Open oferidan1 opened 2 years ago

oferidan1 commented 2 years ago

Hi, Thanks for sharing StyleGAN3 project! I've tried doing image inversion (real image to stylegan3 latent) using updated projector.py code of StyleGAN2-ada-pytorch, code taken from: https://github.com/NVlabs/stylegan3/issues/35 (I used ffhq based model). however, the inversion image result is abit different from the input image. doing the inversion process over stylegan2-ada-pytorch model reuslts in better image inversion. in addition, the optimization loss in stylegan3 is much higher than in stylegan2 (30 vs 0.3). Is this expected? if so, can you please explain? see example result below. Thanks in advanced, Ofer

image

betterze commented 2 years ago

same question

superSayianNathanjg commented 2 years ago

CrossDressGan3

PDillis commented 2 years ago

Try anchoring the latent space to w_avg, so that you make things easier for the projector/G itself:

if hasattr(G.synthesis, 'input'):  # make it general so you can also use StyleGAN2's pkl files
    shift = G.synthesis.input.affine(G.mapping.w_avg.unsqueeze(0))
    G.synthesis.input.affine.bias.data.add_(shift.squeeze(0))
    G.synthesis.input.affine.weight.data.zero_()

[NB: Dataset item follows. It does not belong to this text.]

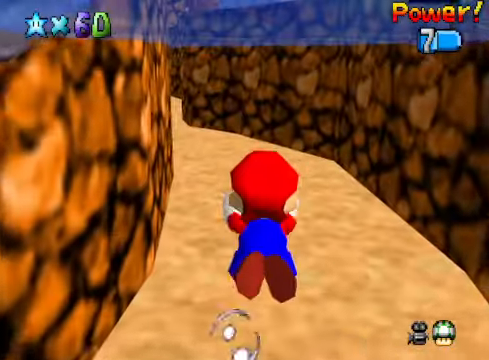
{"buttons": [], "left_stick": "down-right", "right_stick": "center", "events": [[67, "left_stick", "down-right"], [234, "A", "up"]]}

Add this before the call to the project() function in the code you linked. To get better results, you could also project in W+ (though they didn't invent it, it's the first bibliographical reference I found on it). I added both of these into my projection code modified from StyleGAN2-ADA-Pytorch. From my experiments in faces, projecting in W+ yields the best results.

For comparison's sake, here's some results of projecting in W+ (StyleGAN2/FFHQ-256, target image, and StyleGAN3/FFHQU-256, respectively, with --init-lr=0.5 and --num-steps=1000): image

I would be remiss if I didn't note that the point of accurately projecting a real image into the latent space was not the goal of StyleGAN2 (as per Section 5 and Figure 9 of the paper). Indeed, they wish to make it easy to attribute a fake image to its source/GAN, not to make it easy to project any real image into W, so this line of thought continued with StyleGAN2-ADA and I'd be willing to bet it also continued on to StyleGAN3.

Most likely, you will need to find other better ways to project images into the latent space, by using a different feature extractor (or using all the layers of VGG16), a higher learning rate, larger number of steps, project in W+, etc. Hope this helps.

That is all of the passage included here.